[Saved data entries]
* * *

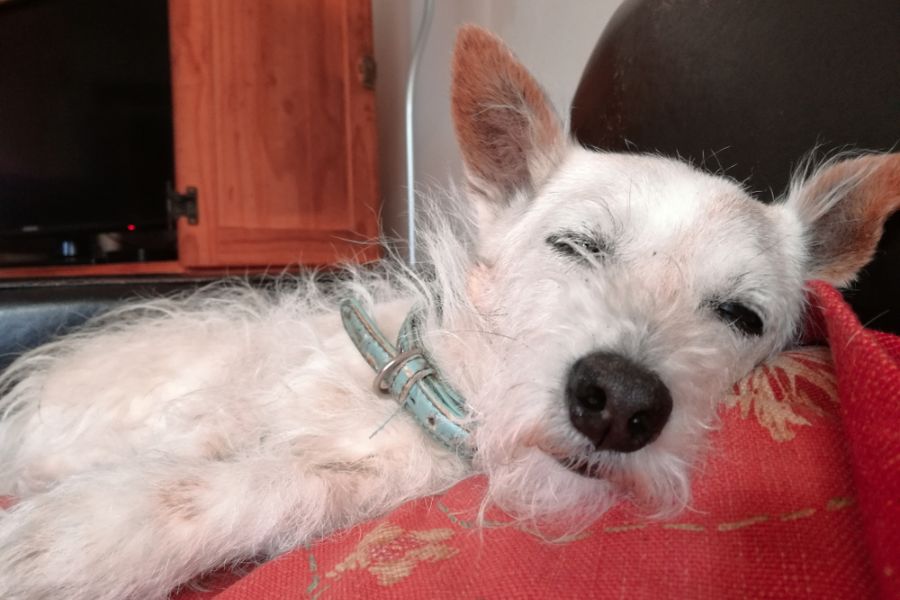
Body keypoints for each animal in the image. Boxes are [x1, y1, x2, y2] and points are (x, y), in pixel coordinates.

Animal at [1, 25, 900, 596]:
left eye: (742, 315)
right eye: (577, 246)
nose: (620, 403)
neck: (426, 393)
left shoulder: (356, 486)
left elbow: (256, 484)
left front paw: (74, 537)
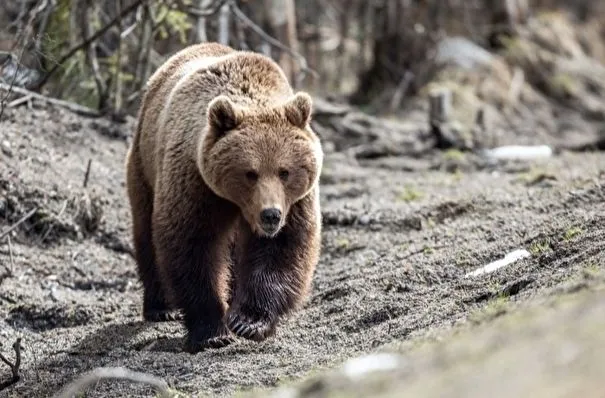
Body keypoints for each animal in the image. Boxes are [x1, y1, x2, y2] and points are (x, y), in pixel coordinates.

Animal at [124, 42, 324, 354]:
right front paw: (212, 331)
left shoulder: (296, 202)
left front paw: (248, 321)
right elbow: (192, 246)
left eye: (285, 171)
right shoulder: (195, 183)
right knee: (146, 231)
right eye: (250, 172)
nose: (270, 215)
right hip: (144, 165)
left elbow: (282, 247)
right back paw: (160, 307)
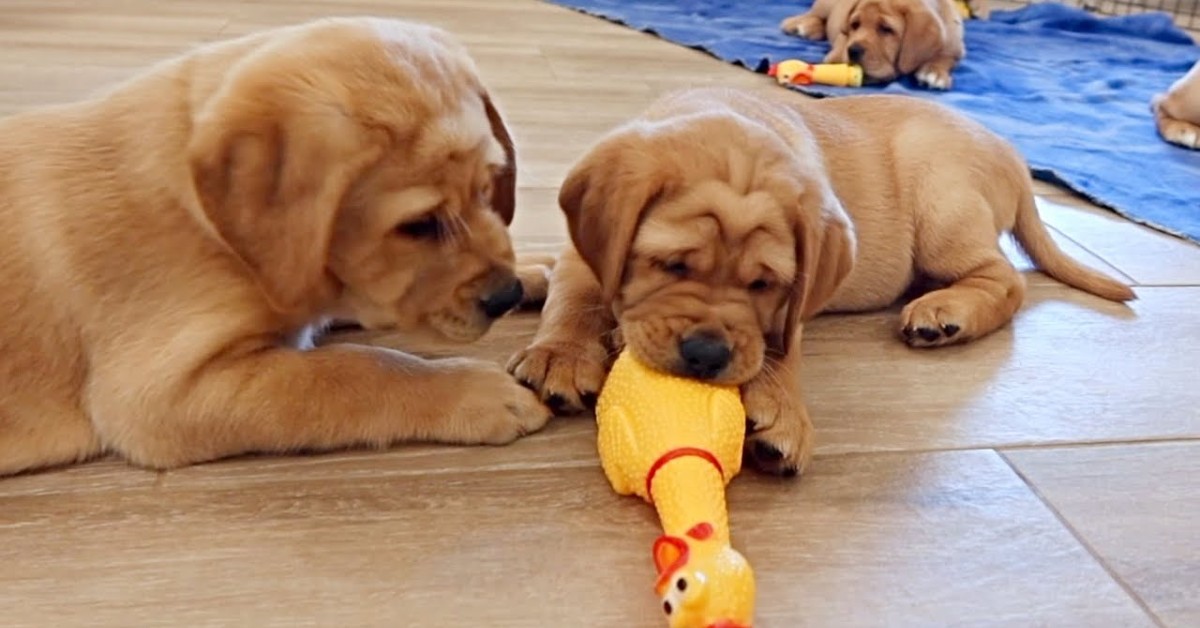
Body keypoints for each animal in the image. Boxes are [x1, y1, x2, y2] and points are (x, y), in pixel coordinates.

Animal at [0, 15, 552, 477]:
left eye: (488, 188)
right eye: (419, 226)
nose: (504, 296)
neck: (213, 230)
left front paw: (535, 267)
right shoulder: (162, 397)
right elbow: (355, 368)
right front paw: (474, 391)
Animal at [508, 87, 1132, 477]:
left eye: (765, 285)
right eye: (672, 265)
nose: (707, 354)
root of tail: (1014, 155)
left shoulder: (796, 302)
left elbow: (782, 347)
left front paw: (781, 410)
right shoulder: (587, 250)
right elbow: (576, 293)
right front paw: (562, 353)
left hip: (942, 203)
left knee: (1005, 279)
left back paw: (946, 313)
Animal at [777, 0, 974, 89]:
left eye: (886, 29)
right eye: (855, 25)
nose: (853, 51)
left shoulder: (955, 47)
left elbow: (945, 57)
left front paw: (934, 72)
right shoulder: (843, 33)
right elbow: (841, 41)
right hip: (825, 6)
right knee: (815, 14)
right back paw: (799, 24)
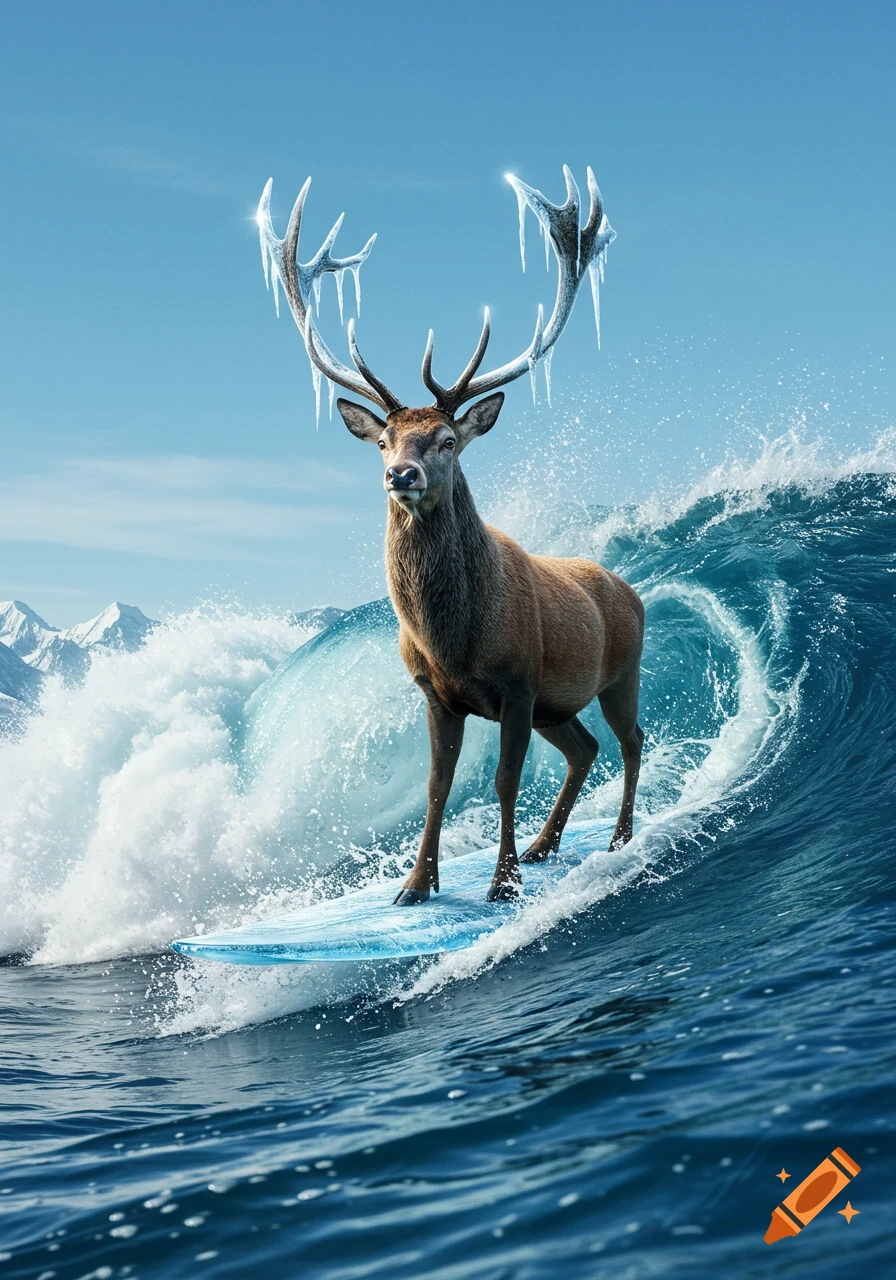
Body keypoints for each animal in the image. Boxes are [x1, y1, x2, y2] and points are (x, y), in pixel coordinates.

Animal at [257, 167, 644, 905]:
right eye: (384, 440)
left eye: (445, 440)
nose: (401, 475)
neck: (456, 642)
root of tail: (633, 591)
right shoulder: (438, 695)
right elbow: (438, 788)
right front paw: (415, 885)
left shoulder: (519, 682)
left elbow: (502, 780)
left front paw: (502, 883)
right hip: (559, 704)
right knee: (586, 748)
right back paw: (548, 845)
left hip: (621, 670)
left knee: (632, 738)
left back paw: (616, 838)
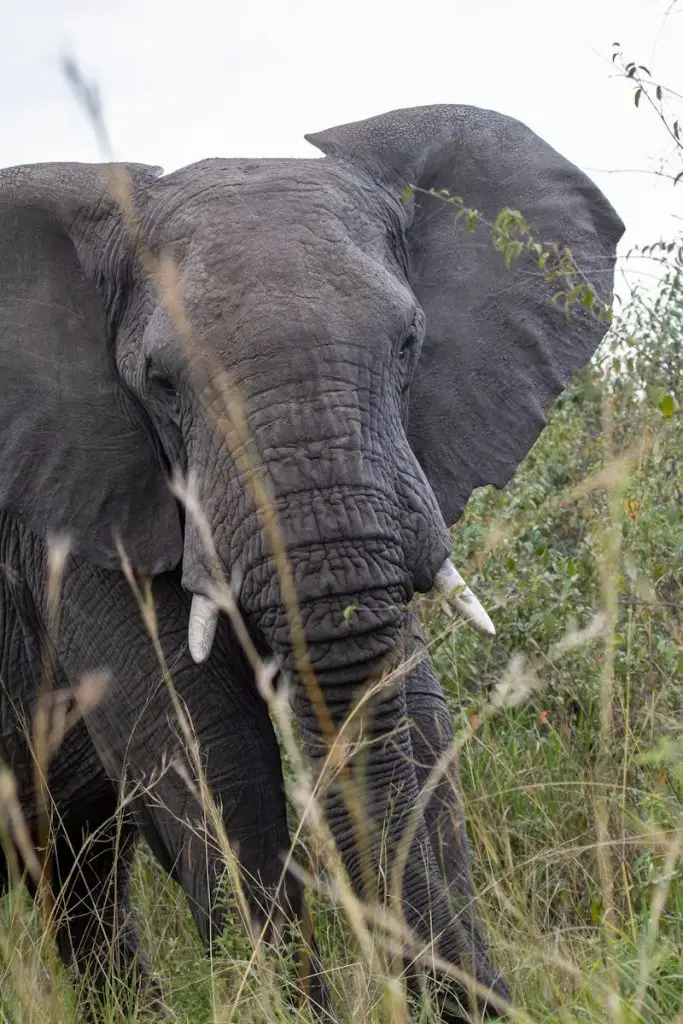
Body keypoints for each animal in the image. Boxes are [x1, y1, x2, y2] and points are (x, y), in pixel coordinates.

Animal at [0, 103, 624, 1020]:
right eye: (160, 383)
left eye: (410, 342)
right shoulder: (75, 498)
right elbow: (208, 750)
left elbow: (411, 715)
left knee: (81, 876)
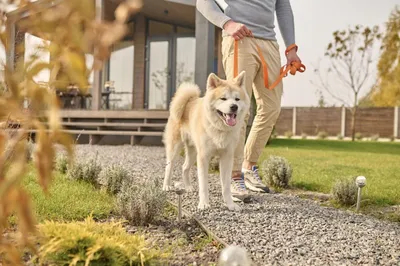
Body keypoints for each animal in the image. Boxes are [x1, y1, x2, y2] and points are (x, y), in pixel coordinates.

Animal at [162, 71, 250, 212]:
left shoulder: (227, 157)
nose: (234, 107)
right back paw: (166, 185)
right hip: (175, 149)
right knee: (169, 167)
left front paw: (230, 204)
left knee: (184, 167)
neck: (220, 128)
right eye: (223, 99)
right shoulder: (203, 157)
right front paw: (204, 204)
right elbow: (203, 185)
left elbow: (226, 186)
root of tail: (189, 100)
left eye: (237, 99)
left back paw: (188, 187)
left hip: (193, 152)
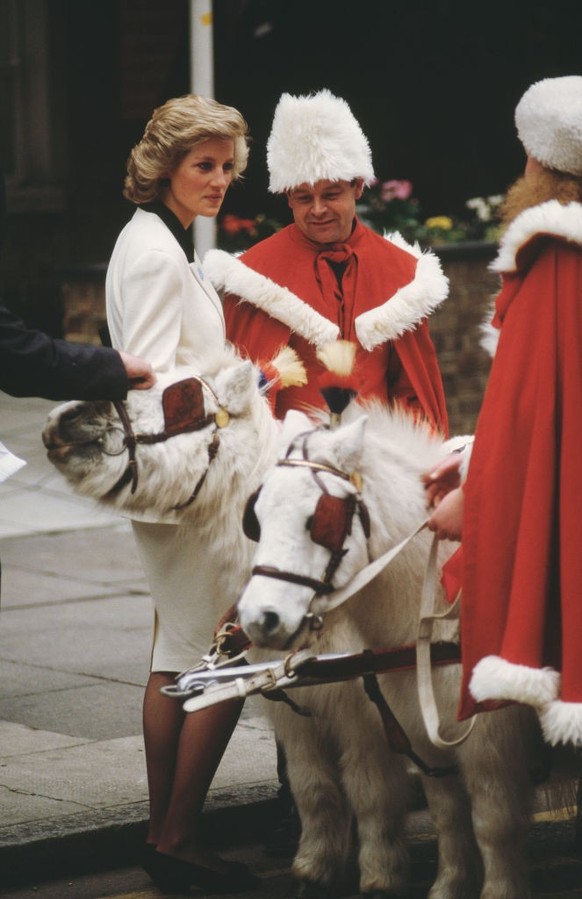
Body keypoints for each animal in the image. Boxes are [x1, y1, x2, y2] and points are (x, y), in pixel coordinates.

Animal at [238, 406, 552, 899]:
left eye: (318, 519)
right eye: (258, 517)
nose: (258, 618)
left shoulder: (491, 743)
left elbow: (493, 823)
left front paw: (499, 888)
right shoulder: (421, 735)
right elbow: (448, 816)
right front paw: (448, 886)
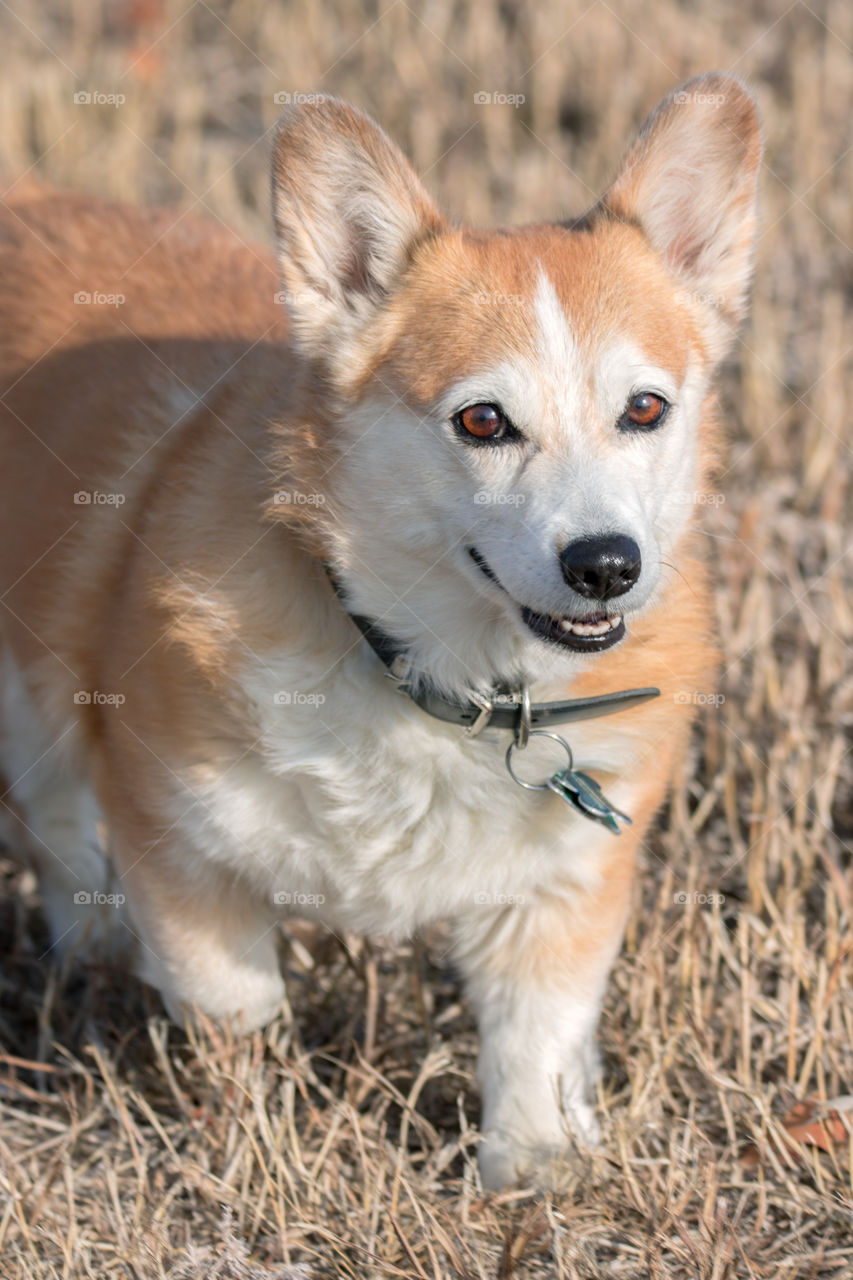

* * *

Exercise:
Wherever a line in the records contains the word "tail", copy that line.

Answer to the problem:
root of tail: (1014, 155)
root of tail: (633, 591)
root of tail: (189, 100)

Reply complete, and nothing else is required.